* [ACTIONS TO TAKE]:
1 > Reproduce the portion of the blog excerpt that opens with the words containing "Thursday, May 5, 2011" and closes with "in the world.".
2 > In the blog excerpt, which two presidents does the writer say understood that the removal of Osama bin Laden should be done?

* [PAGE EXTRACT]:
══════════════════════════════

So yes, the gift I bought my sister does not have the same value as the cash I paid for it. And no, I do not expect to clean up the streets for my efforts with nose-blowers. But both are worthwhile causes, and within my capability to pay the cost.
Last week, when Osama bin Laden was killed by US Navy SEALS, I heard a minority outcry online. Many were reticent about a victory that had cost the US massive amounts of money, soldiers, and political capital. “Was it worth it?” was the rallying cry taken up on Facebook statuses that day. However, I stand behind the efforts of Presidents Bush and Obama, both of whom understood that the removal of World Enemy Number One from the Earth was something that should be done. And both knew very well that United States could do it given time, men, and money. Because as Americans, our spirit is not one of “Is it within my price range?” It's a spirit of “Is it good? And am I able?”
Can. Should. Must.

'Til next time,
Jeff-Teacher

Thursday, May 5, 2011

Wagon Train to the East


A year removed from your homeland puts you in a unique position. As a foreigner living in a strange new world, all of the differences between the home you left and the new world are lit up with miniature spotlights. You're able to see things the locals take for granted and wonder why and how their society lives the way it does. I've had plenty such musings this year on subways, metal chopsticks, rudeness, pepper-flavored peppers, and the Hangul alphabet. And all of these insights have been truly helpful to understanding my place in the world.
But this week I realized something was missing from this year of discovery. Yes, an American living in Korea is able to see clearly the little-things of life that a Korean would dismiss as ordinary, because they are the addition of something unfamiliar. But this American would also notice, for the first time, the absence of many things he had simply taken for granted as part of life in America. Taking time to think on this subject this week, I've learned a lot about what it is to be American.
In many ways, my year in Korea has been the most American year of my life.
Allow me to explain.

══════════════════════════════

* [SOURCE MATERIAL]:
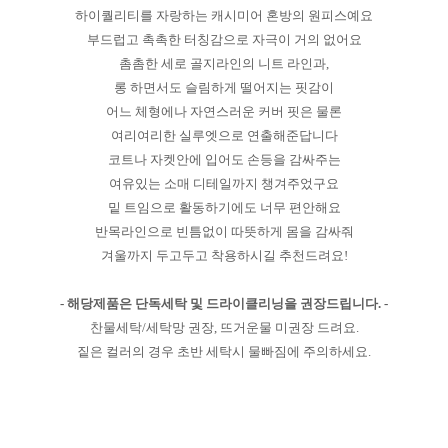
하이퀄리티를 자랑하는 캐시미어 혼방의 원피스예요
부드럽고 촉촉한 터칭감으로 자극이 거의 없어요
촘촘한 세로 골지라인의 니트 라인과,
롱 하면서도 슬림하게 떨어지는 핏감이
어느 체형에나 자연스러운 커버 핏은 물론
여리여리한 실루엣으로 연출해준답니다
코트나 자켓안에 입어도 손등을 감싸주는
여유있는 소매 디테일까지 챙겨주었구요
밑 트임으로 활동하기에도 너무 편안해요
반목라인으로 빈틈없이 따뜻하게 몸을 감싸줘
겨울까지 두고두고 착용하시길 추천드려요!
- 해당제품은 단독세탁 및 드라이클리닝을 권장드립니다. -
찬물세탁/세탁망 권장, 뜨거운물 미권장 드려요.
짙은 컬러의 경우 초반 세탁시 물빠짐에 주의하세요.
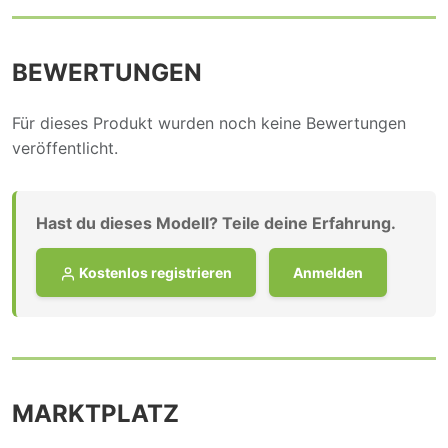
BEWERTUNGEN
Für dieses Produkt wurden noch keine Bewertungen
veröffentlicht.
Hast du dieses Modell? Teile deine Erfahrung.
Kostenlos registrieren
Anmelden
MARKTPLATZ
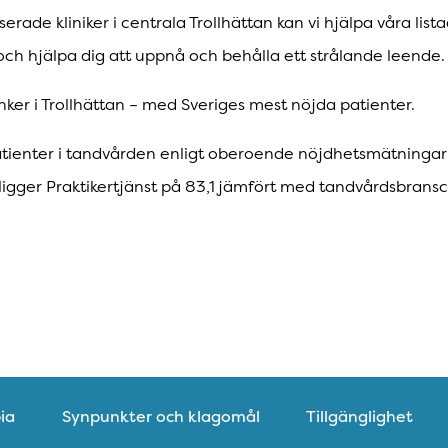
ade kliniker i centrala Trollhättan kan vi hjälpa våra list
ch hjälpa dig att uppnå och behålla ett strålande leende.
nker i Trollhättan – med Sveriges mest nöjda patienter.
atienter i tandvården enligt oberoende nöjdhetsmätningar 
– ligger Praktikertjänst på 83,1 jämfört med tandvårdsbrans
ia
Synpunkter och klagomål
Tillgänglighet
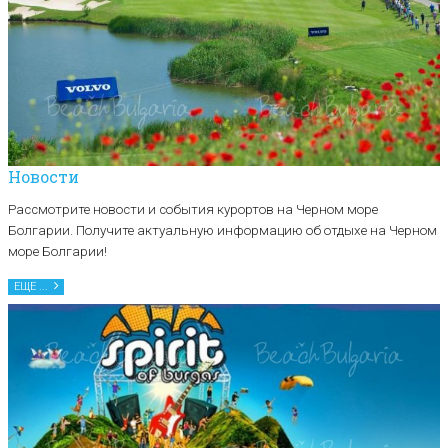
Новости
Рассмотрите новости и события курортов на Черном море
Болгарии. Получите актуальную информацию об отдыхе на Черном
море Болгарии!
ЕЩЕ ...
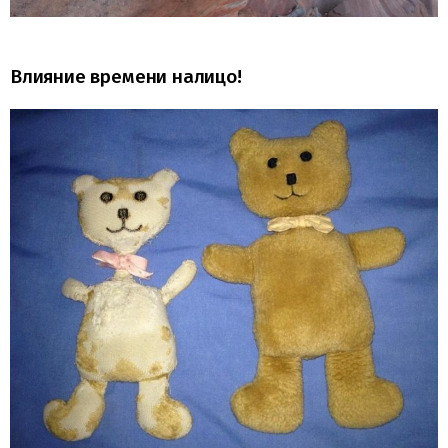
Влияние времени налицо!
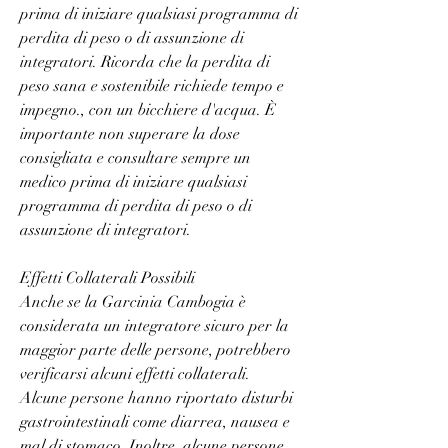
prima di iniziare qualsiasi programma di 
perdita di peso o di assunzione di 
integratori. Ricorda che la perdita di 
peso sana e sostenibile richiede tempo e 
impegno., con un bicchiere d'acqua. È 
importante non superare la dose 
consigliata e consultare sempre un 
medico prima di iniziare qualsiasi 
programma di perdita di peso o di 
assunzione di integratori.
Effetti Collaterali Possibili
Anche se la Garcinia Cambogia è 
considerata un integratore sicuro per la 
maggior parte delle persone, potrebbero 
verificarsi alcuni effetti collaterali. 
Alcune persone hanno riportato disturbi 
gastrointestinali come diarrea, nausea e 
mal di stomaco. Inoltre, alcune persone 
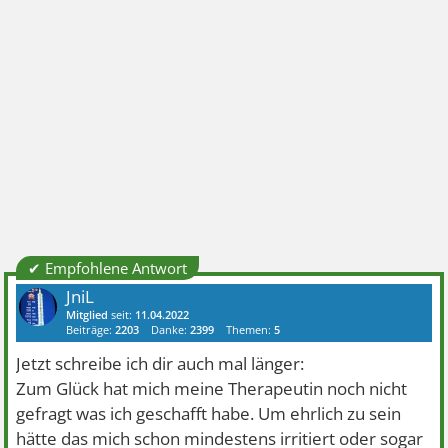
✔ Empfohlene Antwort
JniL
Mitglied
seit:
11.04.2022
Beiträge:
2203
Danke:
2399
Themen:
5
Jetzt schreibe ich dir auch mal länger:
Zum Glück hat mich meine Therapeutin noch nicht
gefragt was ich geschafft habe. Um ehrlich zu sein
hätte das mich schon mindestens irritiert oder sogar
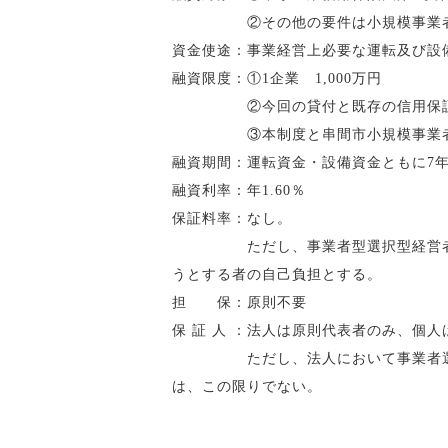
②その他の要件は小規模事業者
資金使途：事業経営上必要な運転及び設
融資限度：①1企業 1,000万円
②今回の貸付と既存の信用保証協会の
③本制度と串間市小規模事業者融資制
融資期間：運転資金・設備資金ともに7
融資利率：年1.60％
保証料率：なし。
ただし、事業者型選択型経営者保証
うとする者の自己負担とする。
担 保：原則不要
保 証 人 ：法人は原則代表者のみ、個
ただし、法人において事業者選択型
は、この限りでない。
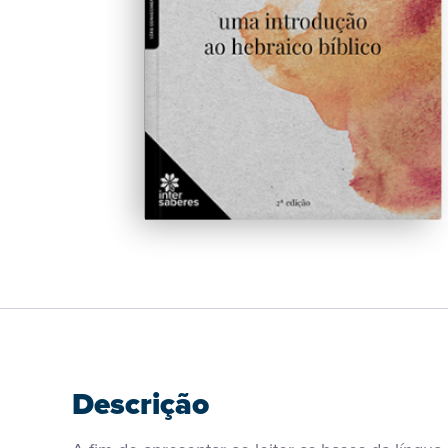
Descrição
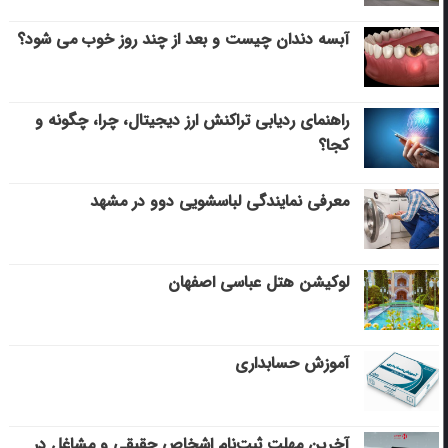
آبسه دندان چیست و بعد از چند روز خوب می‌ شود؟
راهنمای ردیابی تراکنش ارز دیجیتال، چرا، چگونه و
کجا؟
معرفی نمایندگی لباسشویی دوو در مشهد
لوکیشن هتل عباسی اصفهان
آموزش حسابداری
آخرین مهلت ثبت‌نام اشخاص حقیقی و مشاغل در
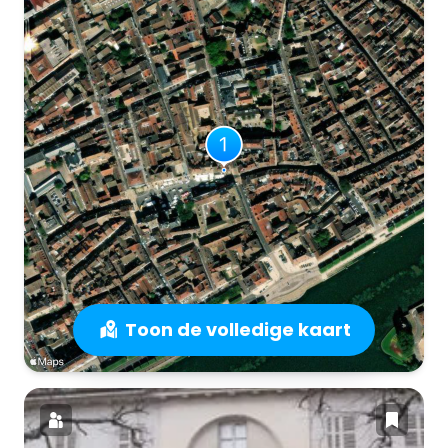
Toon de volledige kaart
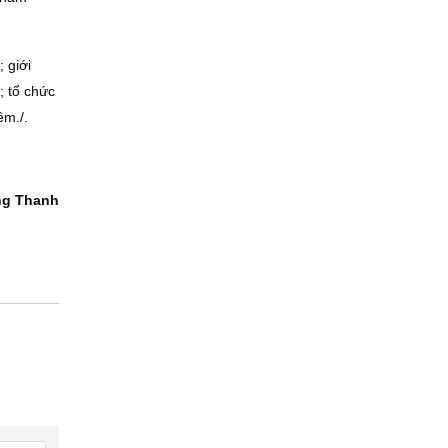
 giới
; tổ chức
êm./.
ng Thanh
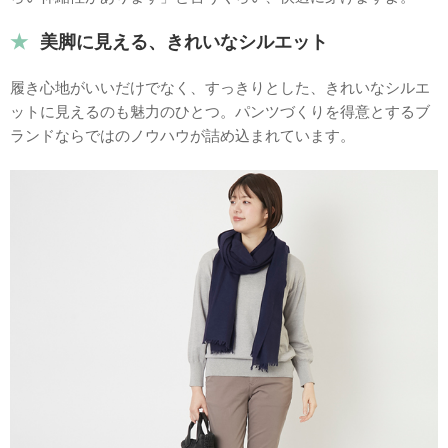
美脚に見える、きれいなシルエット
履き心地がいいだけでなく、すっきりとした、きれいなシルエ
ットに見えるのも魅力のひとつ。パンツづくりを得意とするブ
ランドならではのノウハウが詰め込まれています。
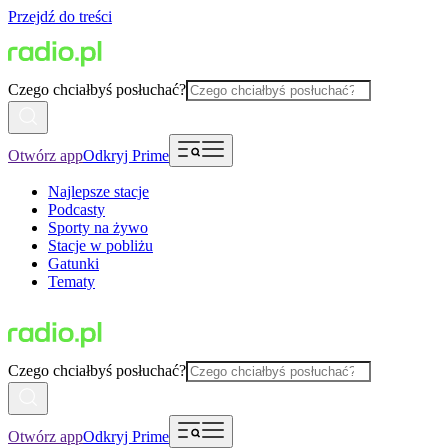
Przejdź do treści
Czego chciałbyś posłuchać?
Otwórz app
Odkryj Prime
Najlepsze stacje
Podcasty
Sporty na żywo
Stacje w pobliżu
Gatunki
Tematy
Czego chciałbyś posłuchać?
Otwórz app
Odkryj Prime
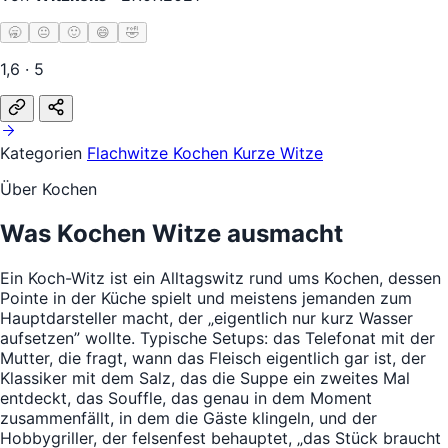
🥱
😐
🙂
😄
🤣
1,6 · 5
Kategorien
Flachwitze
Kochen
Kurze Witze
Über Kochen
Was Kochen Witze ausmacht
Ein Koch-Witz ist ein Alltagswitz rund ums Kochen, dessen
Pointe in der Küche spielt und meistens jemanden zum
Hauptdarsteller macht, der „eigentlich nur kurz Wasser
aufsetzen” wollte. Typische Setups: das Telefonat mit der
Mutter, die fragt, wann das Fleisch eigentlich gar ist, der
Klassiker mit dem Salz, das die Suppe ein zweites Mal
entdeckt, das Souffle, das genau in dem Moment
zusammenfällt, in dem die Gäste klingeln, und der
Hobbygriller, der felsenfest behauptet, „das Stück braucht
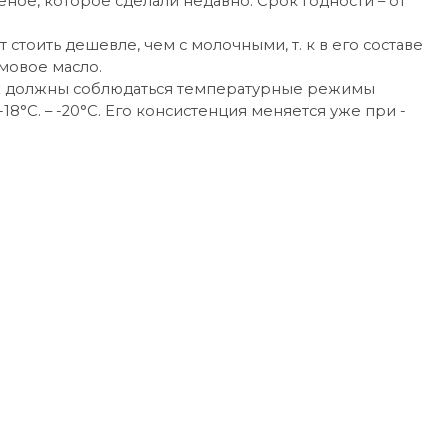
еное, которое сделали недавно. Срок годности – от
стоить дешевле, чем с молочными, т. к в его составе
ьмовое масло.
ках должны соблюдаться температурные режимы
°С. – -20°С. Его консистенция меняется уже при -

══════════════════════════════

* [ANSWERS FOR THIS EXERCISE]:
1 >
Thursday, May 5, 2011

Wagon Train to the East


A year removed from your homeland puts you in a unique position. As a foreigner living in a strange new world, all of the differences between the home you left and the new world are lit up with miniature spotlights. You're able to see things the locals take for granted and wonder why and how their society lives the way it does. I've had plenty such musings this year on subways, metal chopsticks, rudeness, pepper-flavored peppers, and the Hangul alphabet. And all of these insights have been truly helpful to understanding my place in the world.

2 > Presidents Bush and Obama.